Acordo Ortográfico: “Correcto” ou “correto”?
O novo Acordo Ortográfico da Língua Portuguesa pode entrar em vigor em 2014. O documento que propõe a uniformização gráfica do português foi aprovado pelo Governo e espera apenas ratificação parlamentar e presidencial. Nesta reportagem, a JPR dá a conhecer as principais alterações a implementar pela reforma ortográfica e os argumentos contra e a favor de professores de linguística dos dois lados do Atlântico.


Carolina Lins
Não concordo que as modificações serão apenas ortográficas, sem influência sobre a pronúncia. A longo prazo, modificações na escrita tais como a eliminação do trema no Brasil e do acento agudo em palavras como idéia, européia, etc., se farão sentir na forma como as pessoas pronunciam essas palavras.

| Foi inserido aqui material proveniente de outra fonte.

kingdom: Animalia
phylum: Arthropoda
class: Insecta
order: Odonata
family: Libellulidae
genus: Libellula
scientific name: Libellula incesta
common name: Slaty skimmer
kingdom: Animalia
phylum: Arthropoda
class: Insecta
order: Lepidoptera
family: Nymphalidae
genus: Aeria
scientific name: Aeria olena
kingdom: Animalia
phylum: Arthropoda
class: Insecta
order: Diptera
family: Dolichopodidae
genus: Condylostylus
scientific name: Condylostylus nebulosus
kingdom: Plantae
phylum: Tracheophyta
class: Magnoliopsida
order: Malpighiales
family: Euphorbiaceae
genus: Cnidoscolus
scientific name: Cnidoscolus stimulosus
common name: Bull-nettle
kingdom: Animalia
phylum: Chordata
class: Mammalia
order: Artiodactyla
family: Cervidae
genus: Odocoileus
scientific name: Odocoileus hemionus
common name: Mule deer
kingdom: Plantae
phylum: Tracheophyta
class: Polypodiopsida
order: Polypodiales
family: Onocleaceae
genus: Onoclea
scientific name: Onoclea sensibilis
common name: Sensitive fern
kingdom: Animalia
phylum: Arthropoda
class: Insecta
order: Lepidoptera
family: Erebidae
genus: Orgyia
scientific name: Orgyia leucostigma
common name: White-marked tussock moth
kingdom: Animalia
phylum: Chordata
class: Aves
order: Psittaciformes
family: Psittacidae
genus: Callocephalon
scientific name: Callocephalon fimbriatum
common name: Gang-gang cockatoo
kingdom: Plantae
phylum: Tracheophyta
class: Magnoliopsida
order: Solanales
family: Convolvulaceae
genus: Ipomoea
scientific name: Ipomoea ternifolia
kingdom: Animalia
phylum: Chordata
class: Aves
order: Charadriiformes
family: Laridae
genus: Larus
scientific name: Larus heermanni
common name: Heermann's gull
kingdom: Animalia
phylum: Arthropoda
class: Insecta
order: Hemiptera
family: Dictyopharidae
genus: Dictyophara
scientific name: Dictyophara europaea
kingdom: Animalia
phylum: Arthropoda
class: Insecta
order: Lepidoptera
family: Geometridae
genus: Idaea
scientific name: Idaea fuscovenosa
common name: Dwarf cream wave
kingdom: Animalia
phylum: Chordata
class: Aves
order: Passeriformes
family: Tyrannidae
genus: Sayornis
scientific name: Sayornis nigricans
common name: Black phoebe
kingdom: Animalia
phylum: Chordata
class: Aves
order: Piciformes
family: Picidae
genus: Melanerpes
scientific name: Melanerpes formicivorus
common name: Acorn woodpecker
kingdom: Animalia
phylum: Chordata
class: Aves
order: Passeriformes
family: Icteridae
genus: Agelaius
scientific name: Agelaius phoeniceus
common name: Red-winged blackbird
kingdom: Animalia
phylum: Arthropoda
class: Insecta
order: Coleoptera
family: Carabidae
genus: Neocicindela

Como brasileira, causou-me estranheza ouvir palavras como seqüestro pronunciadas em Portugal como 'sekestro' e penso que pode acontecer que, pessoas que se depararem com uma palavra escrita que não conheciam antes, as pronunciem da forma mais intuitiva e assim eqüino [kw] seria pronunciada equino [k]. A palavra ateu é fechada e a palavra teia também, assim que sentido faria manter a pronúncia aberta em atéia? Acho uma coisa desnecessária essas intervenções arbitrárias dos estados em assuntos que não lhes dizem respeito como a evolução da língua e para mim as diferenças ortográficas entre brasileiros e portugueses nunca representaram dificuldade nenhuma. Acho até bizarra o argumento de que a uniformização da língua facilitaria a redação de documentos em português em organismos internacionais, como se nós devessemos pagar um preço tão alto para facilitar a vida dos burocratas e tradutores que fazem esse serviço.